2- Kamu Kurum ve Kuruluşlarına Servis Hizmeti Veren Esnafa:
Kamuda servis araçlarında çalışanlar için de büyük bir mağduriyet oluşacak. Servis işinden ekmek yiyen bir çok esnaf ve ailesi var. Sadece Ankara’da kamu personeli taşıyan yaklaşık 3 bin servis aracı bulunuyor. Bir servis şoförü ortalama en az 4 kişinin geçimini sağlıyor. Servislerin kaldırılmasıyla birçok servis esnafı işsiz kalacak. Türkiye'nin 81 ilinden Ankara'ya gelen Servis Araçları Esnaf Odası başkanları ve servis aracı işletmecileri, servislerle ilgili getirilen tasarruf tedbiri için, servislere yapılan ödemelerin israf olmadığını, servislerin devlete vergi ödediğini, devlete yük olmak yerine bilakis yararları olduğunu ifade ederek, bu tasarruf tedbirinin mutlaka yeniden gözden geçirilmesini Cumhurbaşkanından istiyor.
3- Belediyecilik Hizmetlerine:
Kamu kurum ve kuruluşlarında personel servislerinin kaldırılmasına ilişkin tasarruf tedbirinin, belediyecilik hizmetlerine de olumsuz etkilerinin olacağı açıktır. Servisler kalkınca araç kullanımı ve doğal olarak zaten büyük bir sorun olan trafik yoğunluğu daha da artacaktır. Trafik yoğunluğuyla birlikte akaryakıt tüketimi ve çevre kirliliği artacaktır. Servislerin trafikten çekilmesiyle artan toplu taşım araç ihtiyacı için belediyeler mevcut araçlarıyla bu talebi karşılayamayacağından, kaynaklarını bu doğrultuda kullanmak zorunda kalacaklardır.

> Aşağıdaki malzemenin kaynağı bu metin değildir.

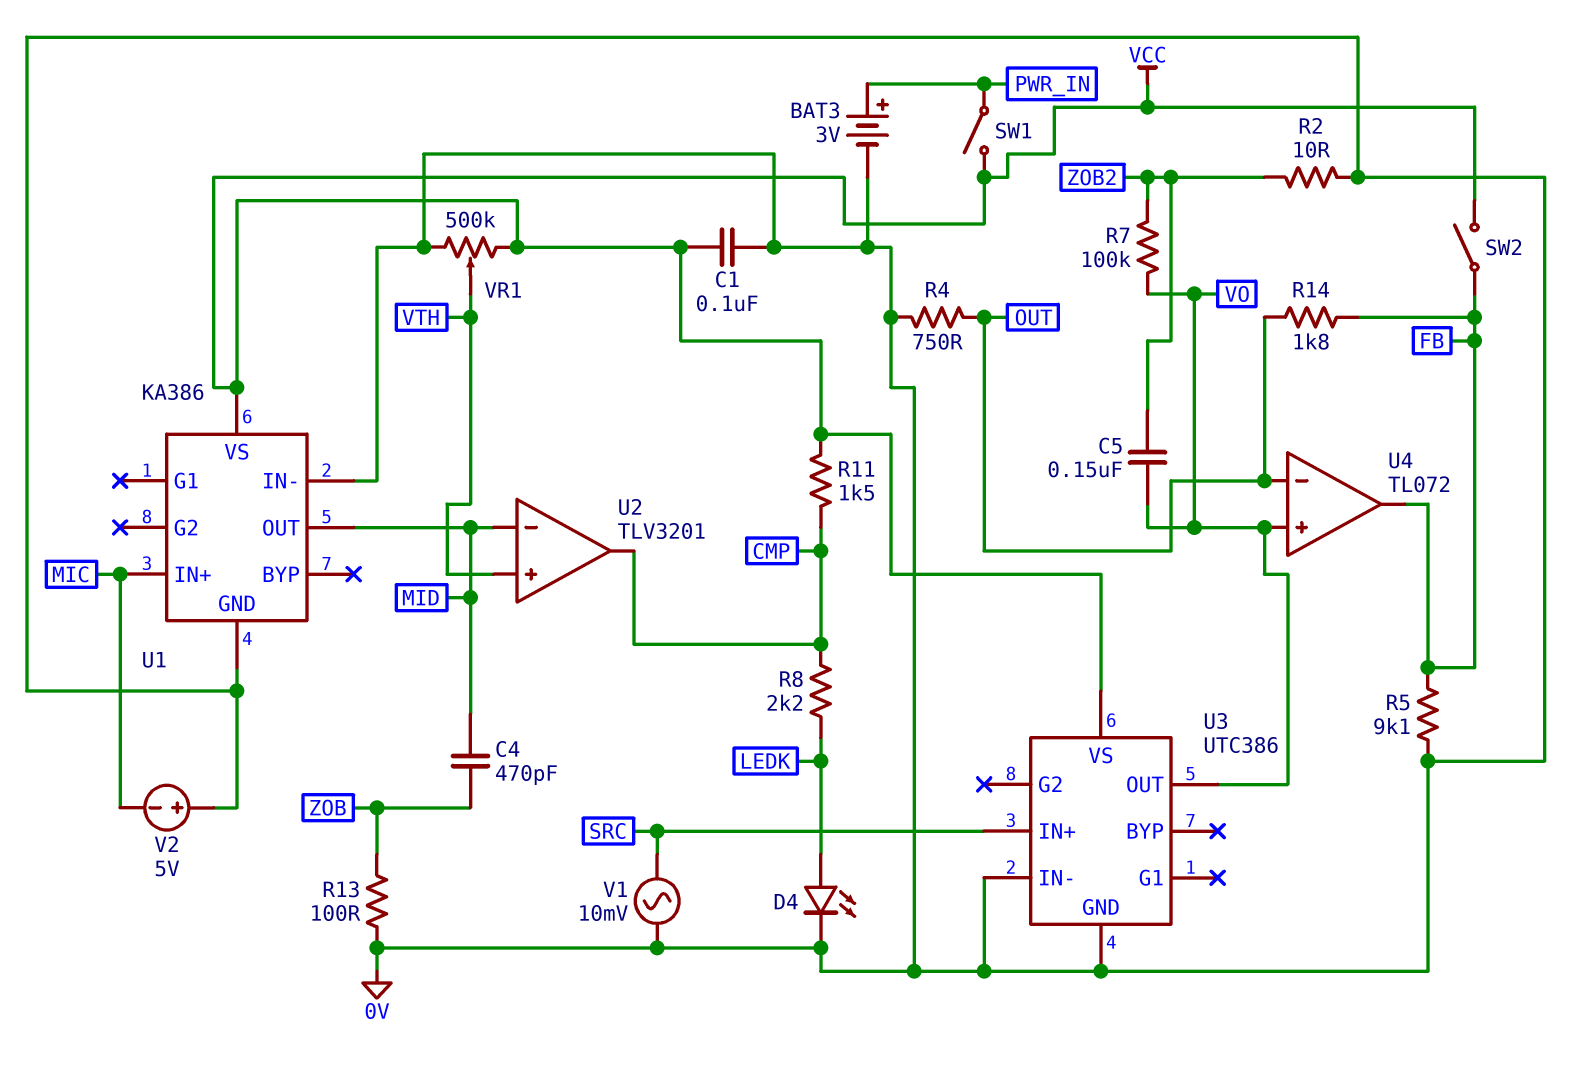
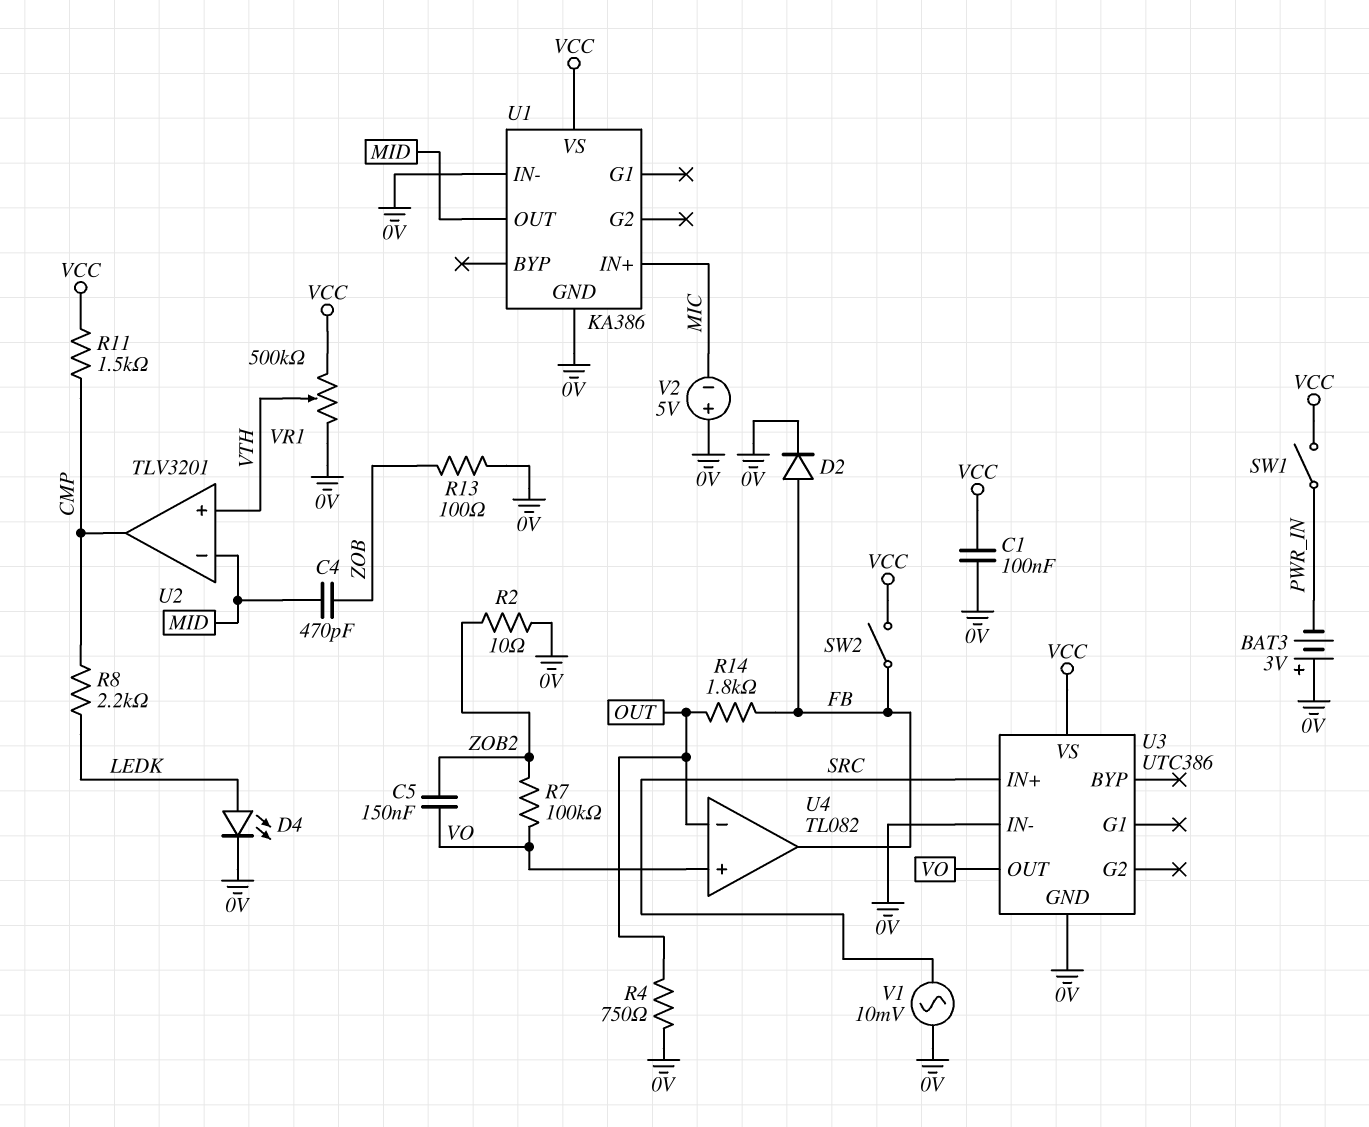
BAT3: 3V (plus PWR_IN, minus 0V) -> 3V (plus 0V, minus PWR_IN)
D2: none -> diode (A FB, K 0V)
R5: 9.1k (0V, FB) -> none
U4: TL072 -> TL082

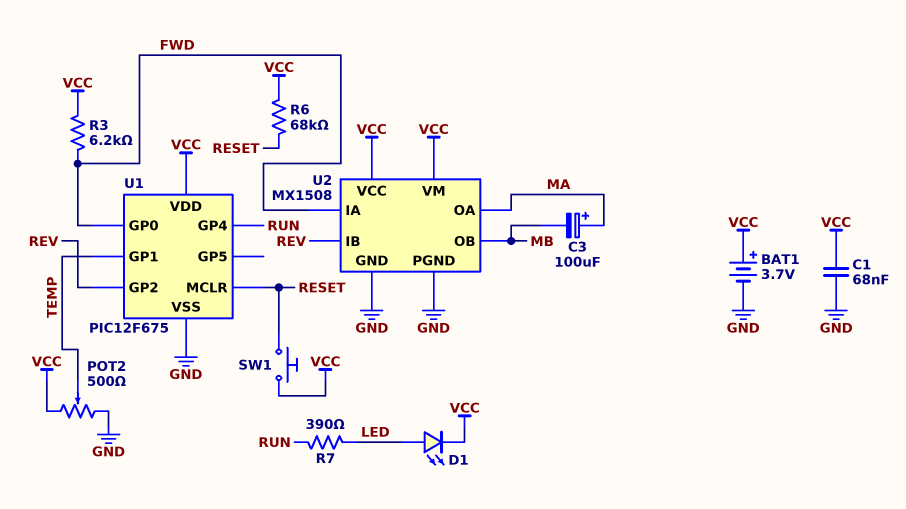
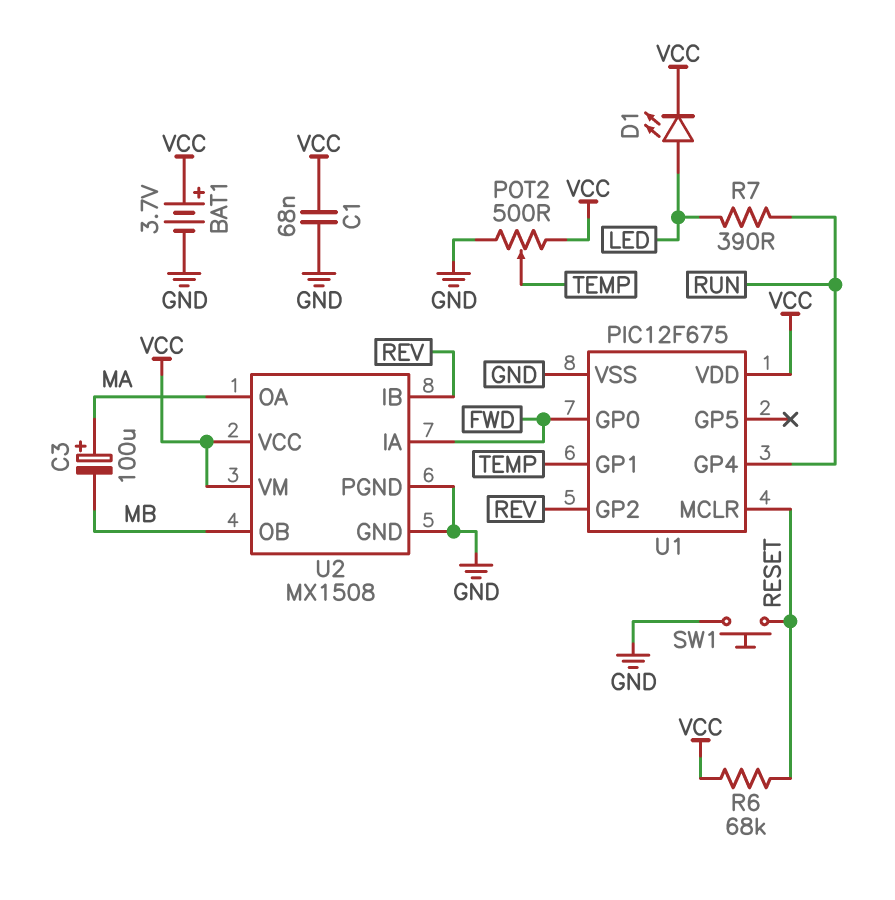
R3: 6.2k (FWD, VCC) -> none
SW1: button (RESET, VCC) -> button (GND, RESET)

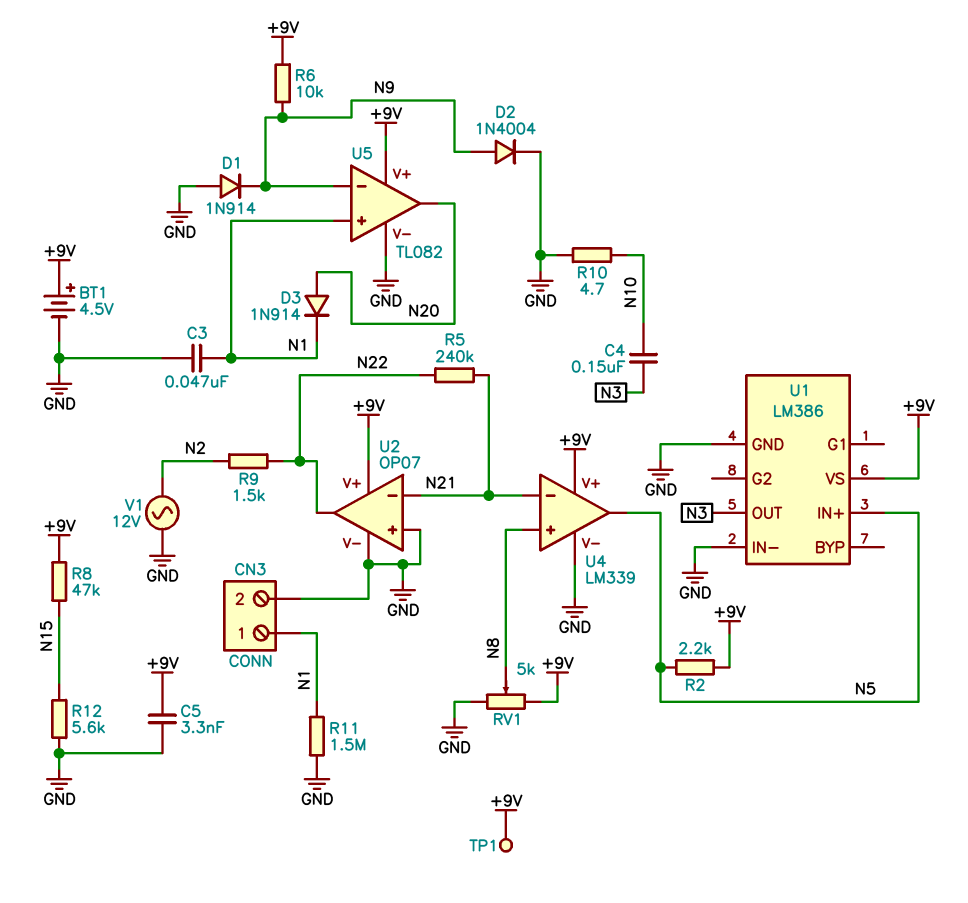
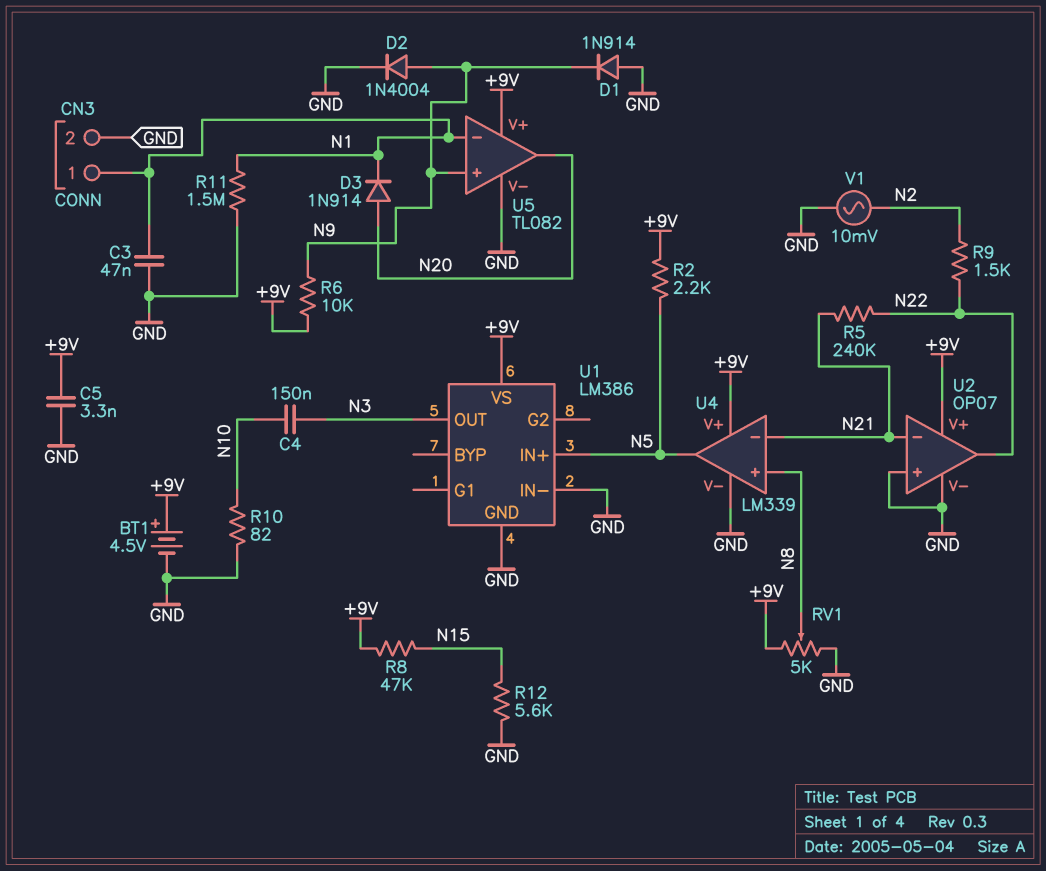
R10: 4.7 (GND, N10) -> 82 (GND, N10)
TP1: test point (+9V) -> none
U5 pin in+: N1 -> N9
U5 pin in-: N9 -> N1
V1: AC 12V (GND, N2) -> AC 10mV (GND, N2)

Netice itibariyle, getirilen bir sözde tasarruf tedbirinin sonuçları, sadece servisleri kullanan kamu personelini değil, toplumun bir çok kesimini ve kamu kurumlarından hizmet alan vatandaşı da etkilemektedir. Halbuki, Devletin aldığı her tasarruf tedbirinde öncelikle kamu yararını gözetmesi gerekir. Devlet niye böyle bir şey yapar ki? Niye kamu personelinin çalışma şevkini ve motivasyonunu ve buna bağlı olarak kamu hizmetinin verimliliğini düşürür ve vatandaşını sıkıntıya sokar? Anlayan varsa beri gelsin!
Vesselam, kamu yararına olmayan bu uygulamanın bir an önce kaldırılmasını talep ediyor ve bekliyoruz.